Brano di testo
↓
A molti italiani è chiaro che Monti non ha i difetti, le
incompetenze e le responsabilità su cui si è consumata negativamente la
parabola del berlusconismo. Ed è anche chiaro che, al contrario dell’arcipelago
della sinistra ufficiale che chiede tutto ed il contrario di tutto, saprebbe
forse cosa fare. Ma non lo fa o lo fa molto, molto parzialmente e troppo,
troppo lentamente.
Ma è altrettanto vero che tecnici senza un patto esplicito
con l’elettorato perdono rapidamente forza operativa, e finiscono limitati e
prigionieri delle resistenze a riforme e cambiamento, da parte della macchina
pubblica come degli interessi corporativi. Fermare il declino significa
rilegittimare la politica dal basso, rompere a Nord come al Sud le logiche
ventennali che non hanno prodotto né vero federalismo, né posto fine
all’assistenzialismo clientelare.
Chi sono i promotori
Negli ultimi mesi queste riflessioni sono state condivise da
un gruppo di accademici, professionisti, imprenditori, manager ed esponenti
dell’associazionismo e della società civile.
Nelle ultime settimane, nella crisi aggravata dell’euroarea
e di fronte ai tentativi dei vecchi partiti e leader di riappropriarsi della
scena, un gruppo ristretto ha deciso di serrare le fila.
Tra essi gli animatori del sito noiseFromAmerika, gli
economisti Michele Boldrin, Sandro Brusco, Andrea Moro, Alberto Bisin;
Alessandro De Nicola dell’Adam Smith Society; Alberto Mingardi e Carlo Stagnaro
dell’Istituto Bruno Leoni, Oscar Giannino di Chicago-Blog; Luigi Zingales della
University of Chicago.
Il confronto è stato immediatamente esteso alla prima fila
di Italia Futura, impegnata da tempo su un analogo obiettivo. Di qui la
decisione di Carlo Calenda, Andrea Romano, Federico Vecchioni, Irene Tinagli,
Nicola Rossi di divenire copromotori del manifesto.
Emma Marcegaglia, fra i molti altri imprenditori ed
esponenti del mondo del lavoro con cui si è discusso di questi temi, ha seguito
e condiviso sin dall’inizio documenti e intenti, e continuerà a a contribuire
al medesimo discutendo, criticando ed intervenendo. Ma nella sua qualità di
past president di Confindustria non è firmataria del manifesto, per evitare
equivoci ed artificiali polemiche. Continuerà ad accompagnarlo dal’esterno.
CHE cosa non è “Fermare il declino”
Non è e non intende essere la riproposizione elitista di
angusti circoli liberal-liberisti.
Non è e non intende essere neocollateralismo ad associazioni
d’impresa e a interessi costituiti.
Non è e non intende essere il partito di un leader
carismatico, né industriale, né di alcun tipo.
↑
Consegna
Ricopia parola per parola la parte del brano sul manifesto che comincia con "Nelle ultime settimane, nella" e termina con "copromotori del manifesto.".

Dati forniti
↓
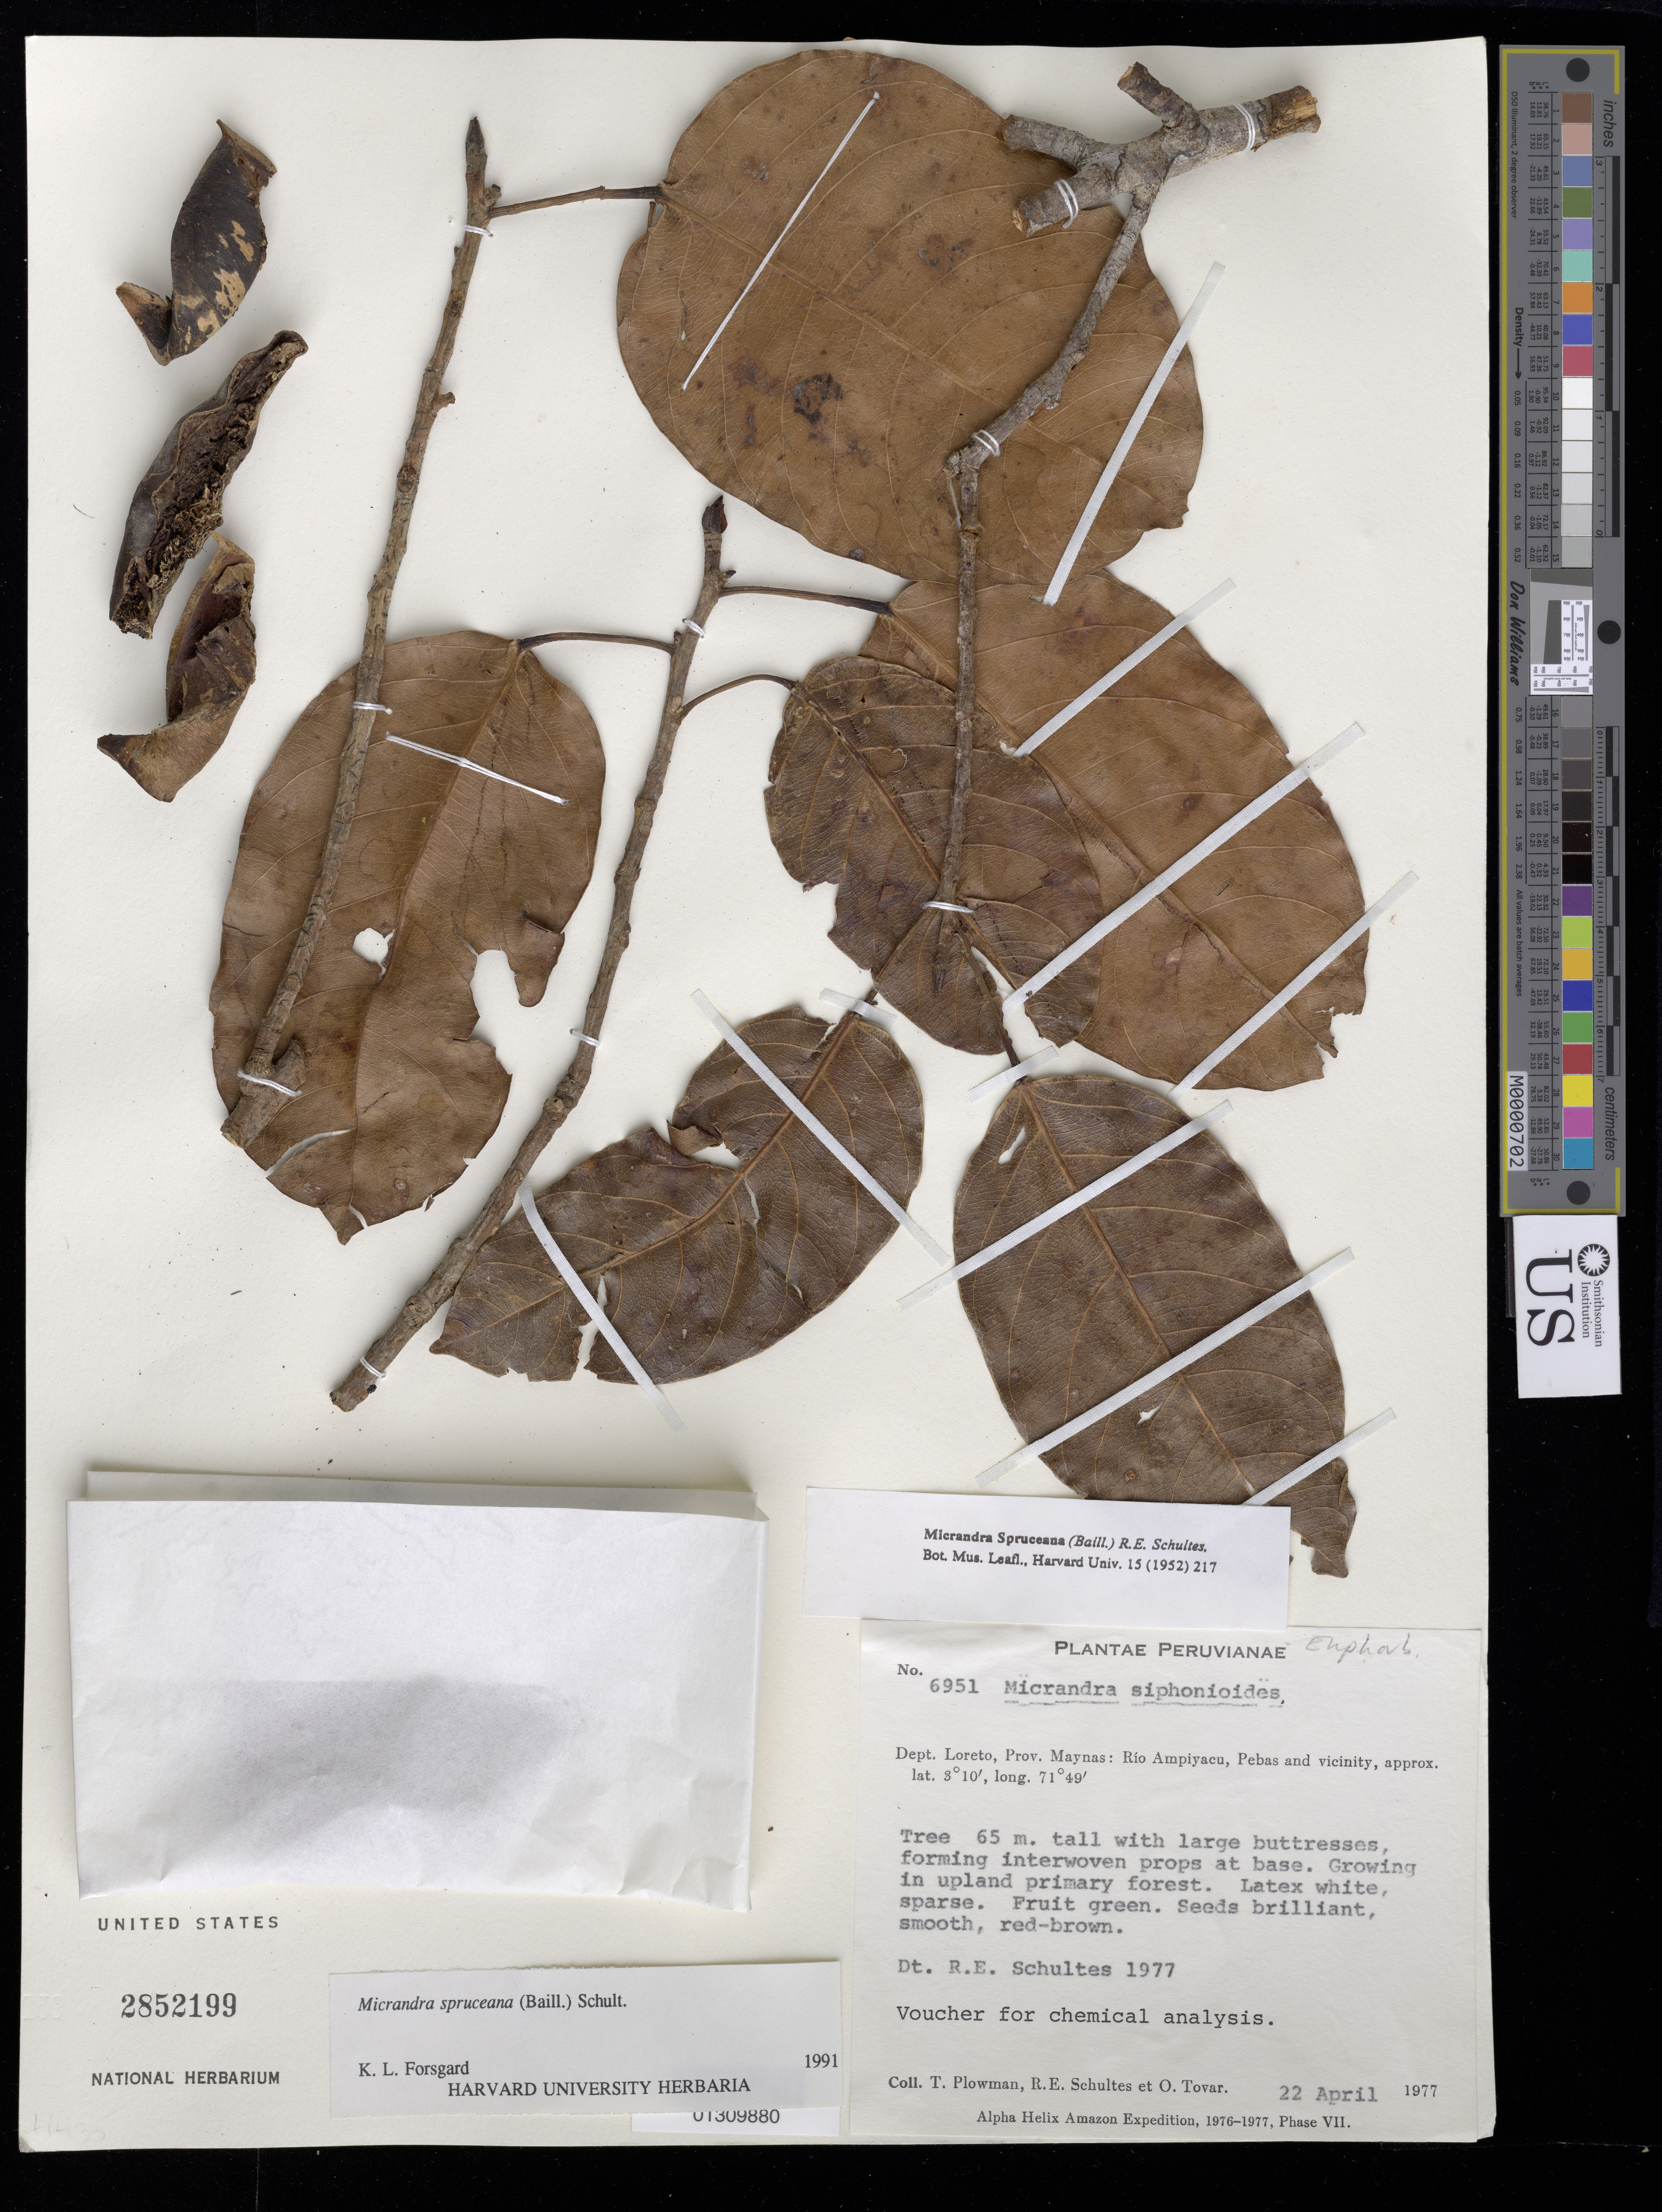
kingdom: Plantae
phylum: Tracheophyta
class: Magnoliopsida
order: Malpighiales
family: Euphorbiaceae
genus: Micrandra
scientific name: Micrandra spruceana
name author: (Baill.) Schult.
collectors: T. Plowman, R. E. Schultes & O. Tovar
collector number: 6951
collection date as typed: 22 Apr 1977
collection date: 1977-04-22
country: Peru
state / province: Loreto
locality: Prov Maynas: Rio Ampiyacu, Pebas and vicinity.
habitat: Tree.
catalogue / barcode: US 2852199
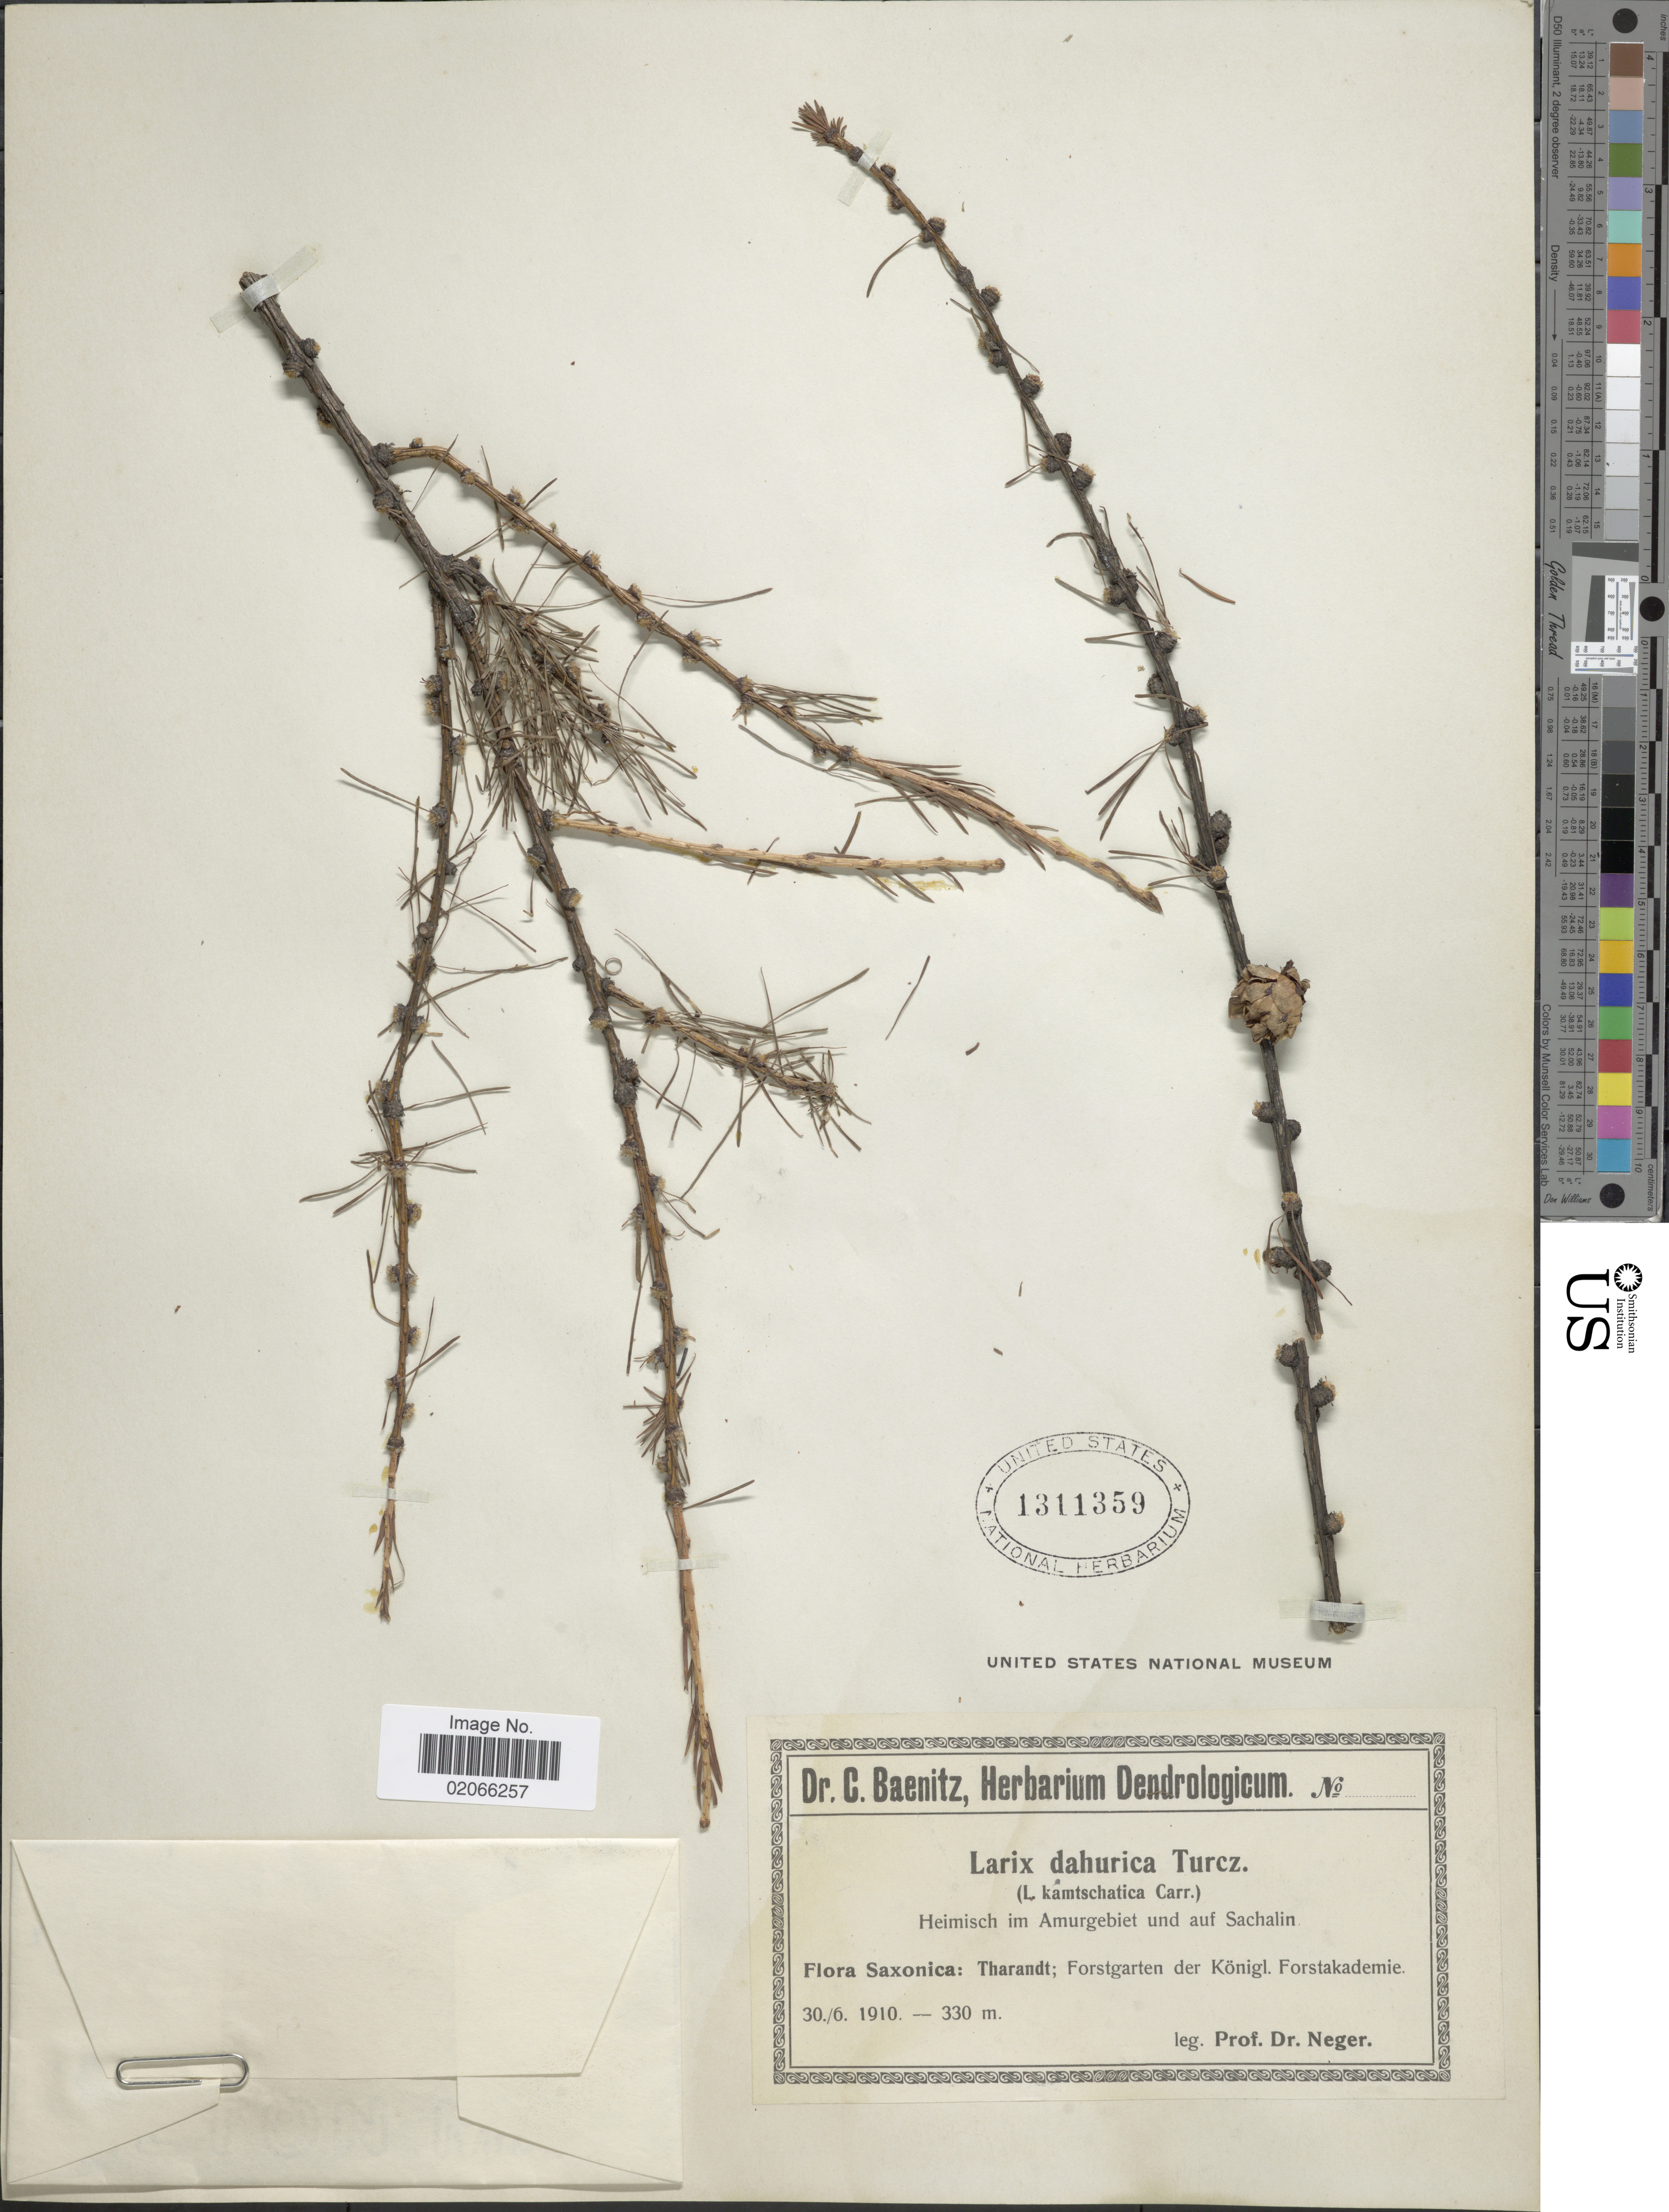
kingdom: Plantae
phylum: Tracheophyta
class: Pinopsida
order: Pinales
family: Pinaceae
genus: Larix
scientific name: Larix gmelinii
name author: (Rupr.) Kuzen.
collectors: Neger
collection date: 1910-06-30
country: Germany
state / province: Sachsen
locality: Saxonica: Tharandt; Forstgarten der Konigl. Forstakademie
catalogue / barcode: US 1311359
↑
Risposta
Nelle ultime settimane, nella crisi aggravata dell’euroarea
e di fronte ai tentativi dei vecchi partiti e leader di riappropriarsi della
scena, un gruppo ristretto ha deciso di serrare le fila.
Tra essi gli animatori del sito noiseFromAmerika, gli
economisti Michele Boldrin, Sandro Brusco, Andrea Moro, Alberto Bisin;
Alessandro De Nicola dell’Adam Smith Society; Alberto Mingardi e Carlo Stagnaro
dell’Istituto Bruno Leoni, Oscar Giannino di Chicago-Blog; Luigi Zingales della
University of Chicago.
Il confronto è stato immediatamente esteso alla prima fila
di Italia Futura, impegnata da tempo su un analogo obiettivo. Di qui la
decisione di Carlo Calenda, Andrea Romano, Federico Vecchioni, Irene Tinagli,
Nicola Rossi di divenire copromotori del manifesto.